* Assignment: Every line from the one with "Document page, 1241x1754 pixels." to the final line of the listing below should be repeated exactly, and only those.

BEGIN Recorded data

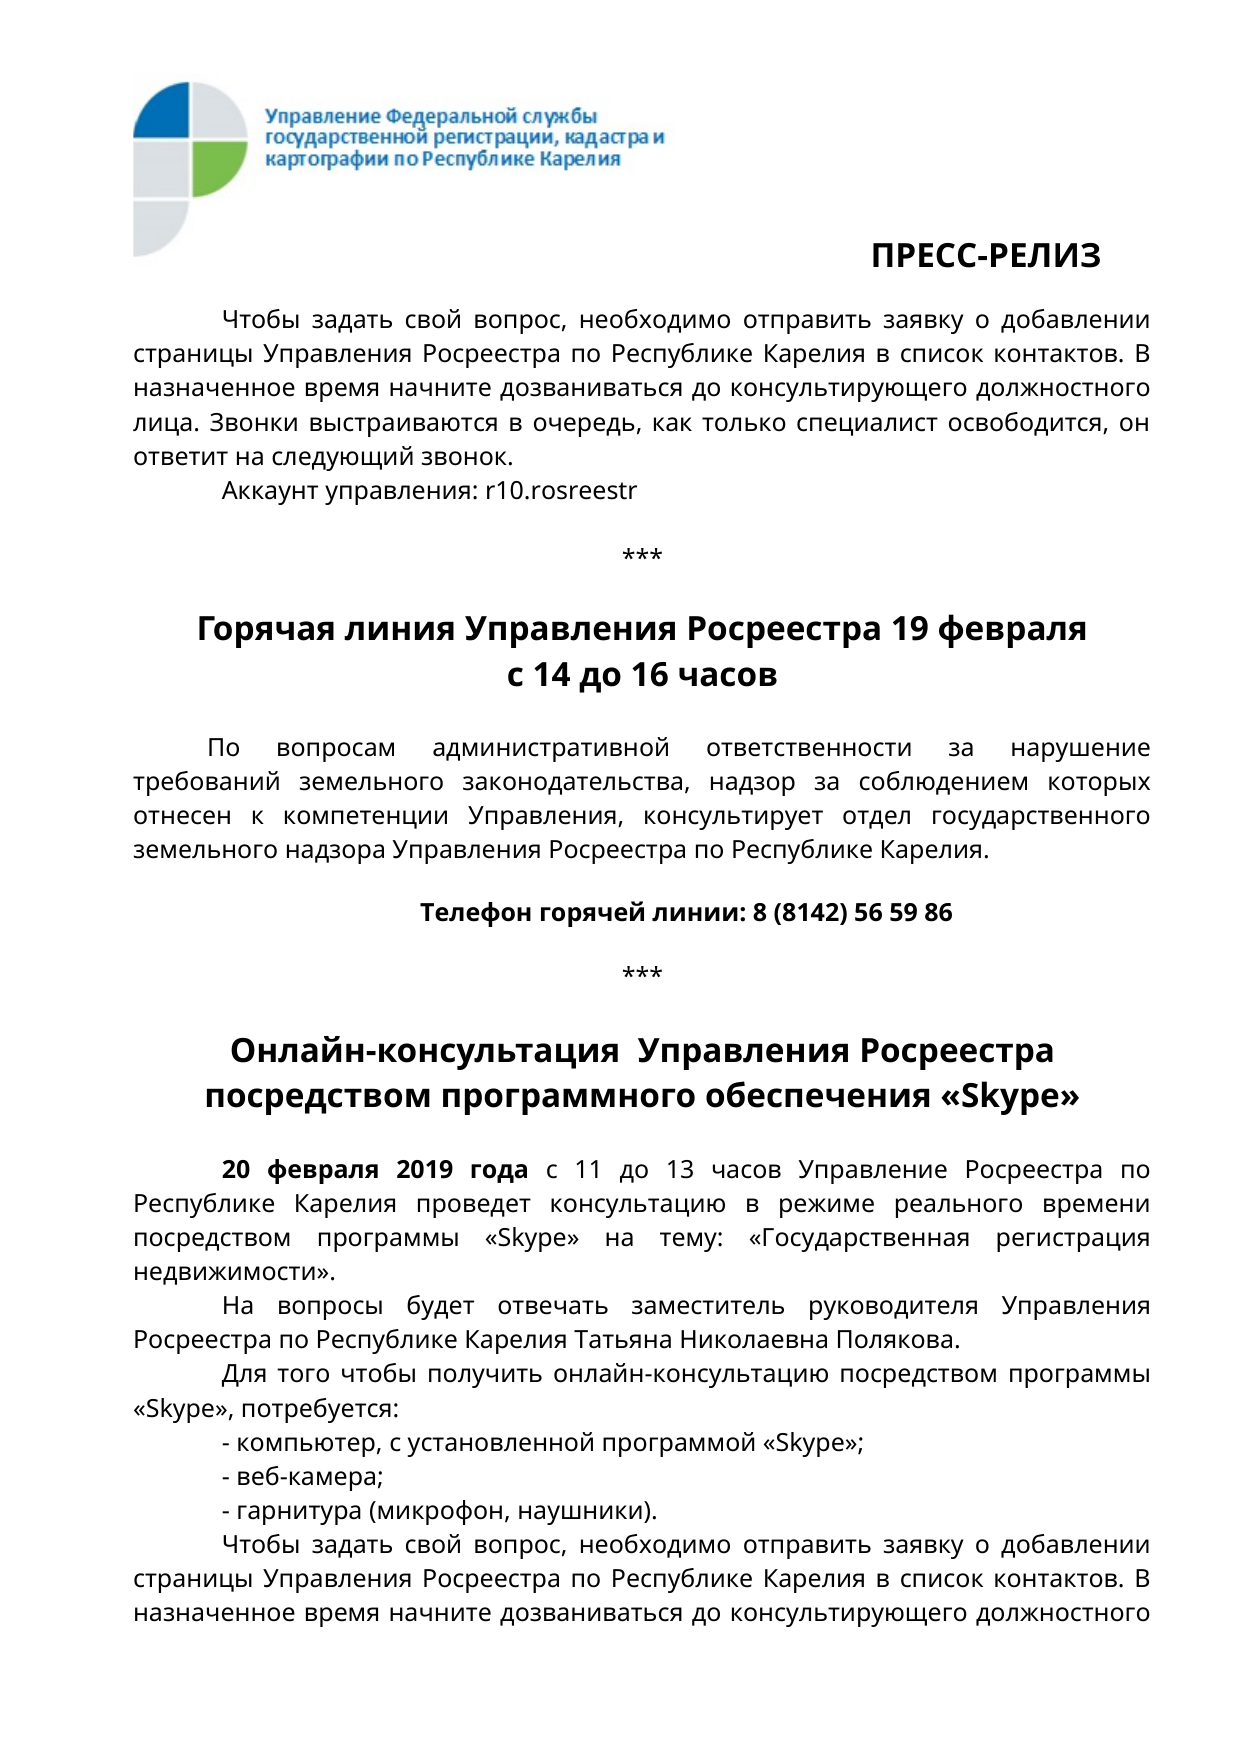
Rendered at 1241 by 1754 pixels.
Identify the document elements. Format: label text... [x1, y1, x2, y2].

text Чтобы задать свой вопрос, необходимо отправить заявку о добавлении страницы Управления Росреестра по Республике Карелия в список контактов. В назначенное время начните дозваниваться до консультирующего должностного лица. Звонки выстраиваются в очередь, как только специалист освободится, он ответит на следующий звонок. [133, 302, 1152, 472]
text 20 февраля 2019 года с 11 до 13 часов Управление Росреестра по Республике Карелия проведет консультацию в режиме реального времени посредством программы «Skype» на тему: «Государственная регистрация недвижимости». [133, 1152, 1152, 1288]
text На вопросы будет отвечать заместитель руководителя Управления Росреестра по Республике Карелия Татьяна Николаевна Полякова. [133, 1288, 1152, 1356]
text Онлайн-консультация Управления Росреестра посредством программного обеспечения «Skype» [133, 1027, 1152, 1118]
text с 14 до 16 часов [133, 650, 1152, 696]
text Телефон горячей линии: 8 (8142) 56 59 86 [133, 894, 1152, 928]
text Аккаунт управления: r10.rosreestr [133, 472, 1152, 506]
picture [132, 73, 675, 268]
text По вопросам административной ответственности за нарушение требований земельного законодательства, надзор за соблюдением которых отнесен к компетенции Управления, консультирует отдел государственного земельного надзора Управления Росреестра по Республике Карелия. [133, 730, 1152, 866]
text *** [133, 540, 1152, 574]
text - компьютер, с установленной программой «Skype»; [133, 1424, 1152, 1458]
text *** [133, 959, 1152, 993]
text Для того чтобы получить онлайн-консультацию посредством программы «Skype», потребуется: [133, 1356, 1152, 1424]
text Чтобы задать свой вопрос, необходимо отправить заявку о добавлении страницы Управления Росреестра по Республике Карелия в список контактов. В назначенное время начните дозваниваться до консультирующего должностного лица. Звонки выстраиваются в очередь, как только специалист освободится, он ответит на следующий звонок. [133, 1526, 1152, 1629]
text Горячая линия Управления Росреестра 19 февраля [133, 605, 1152, 650]
text - веб-камера; [133, 1458, 1152, 1492]
text - гарнитура (микрофон, наушники). [133, 1492, 1152, 1526]
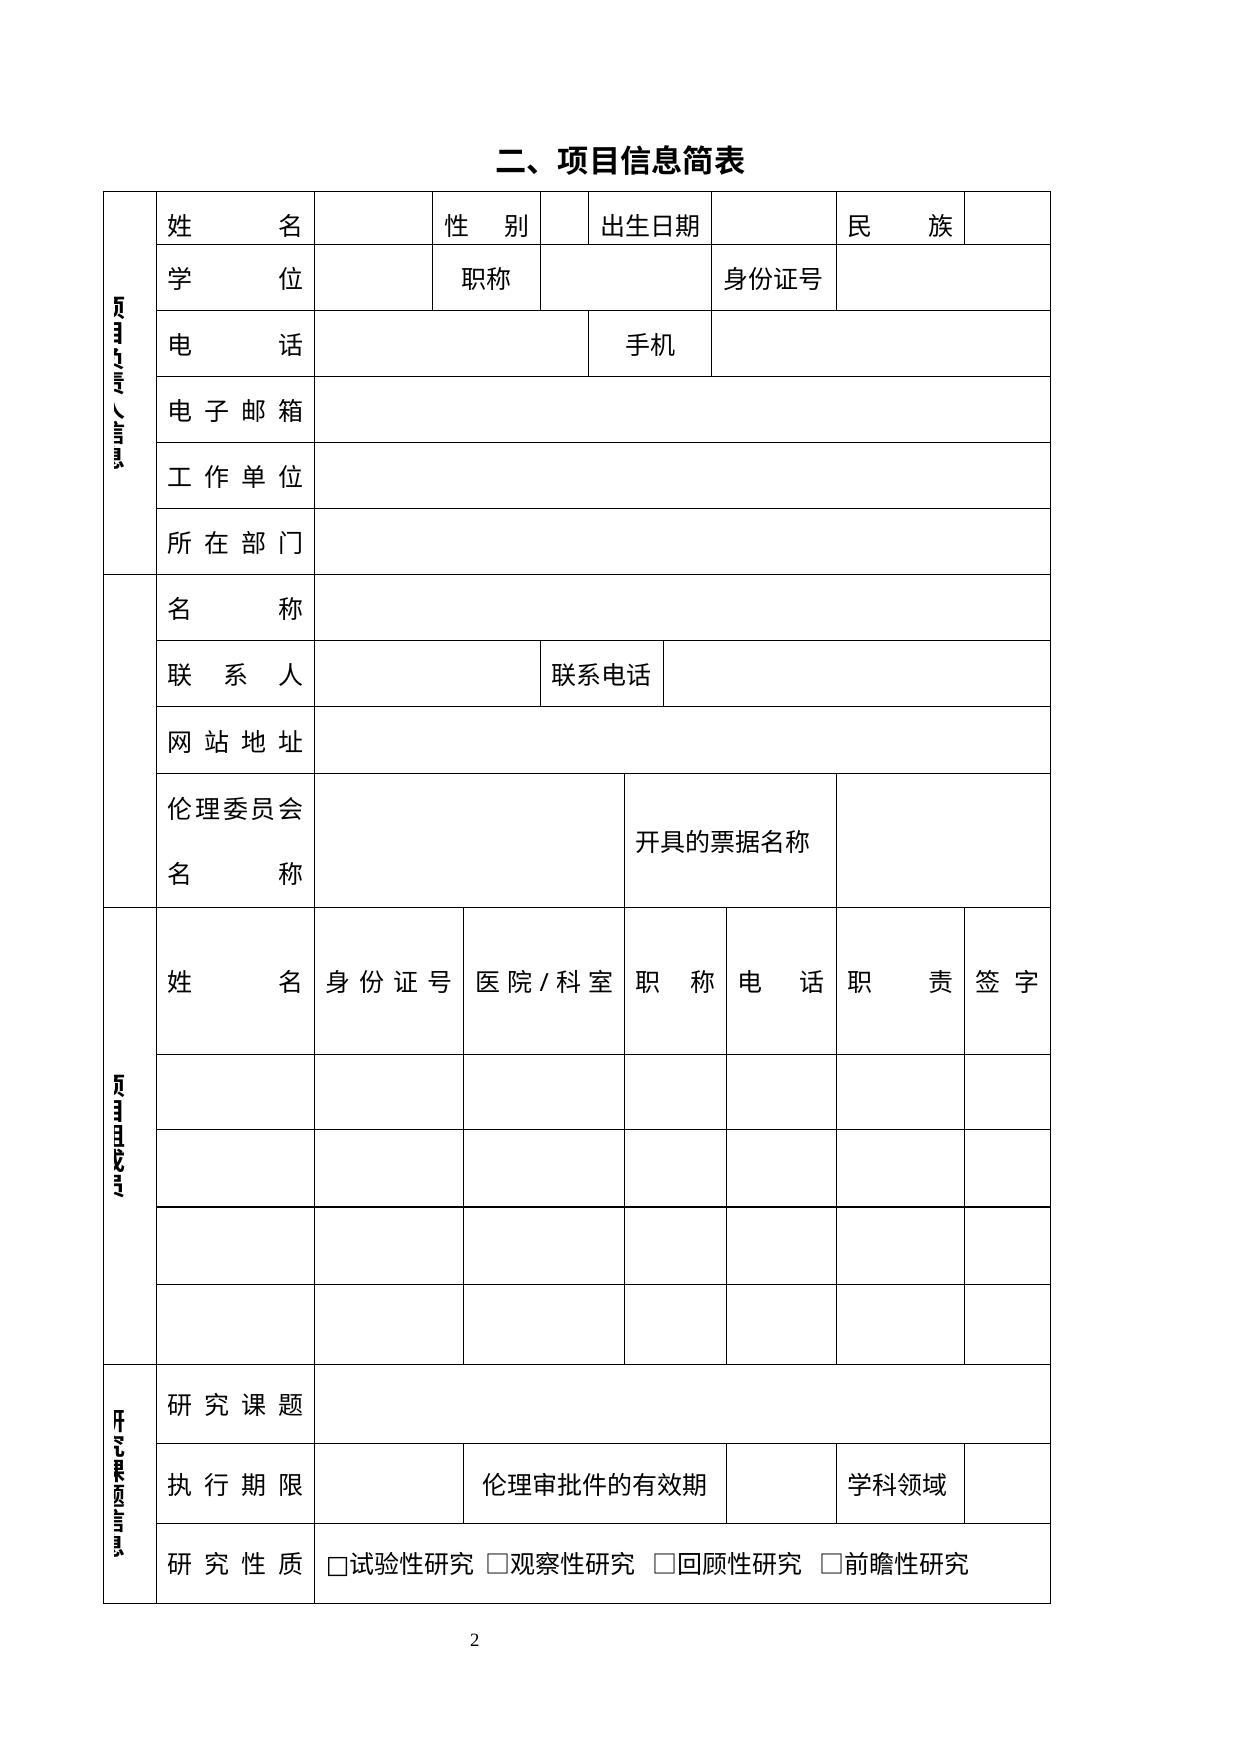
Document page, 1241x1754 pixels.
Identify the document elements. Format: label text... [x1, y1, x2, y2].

END Recorded data

* Written solution:
Document page, 1241x1754 pixels.
Identify the document elements. Format: label text... [x1, y1, x2, y2].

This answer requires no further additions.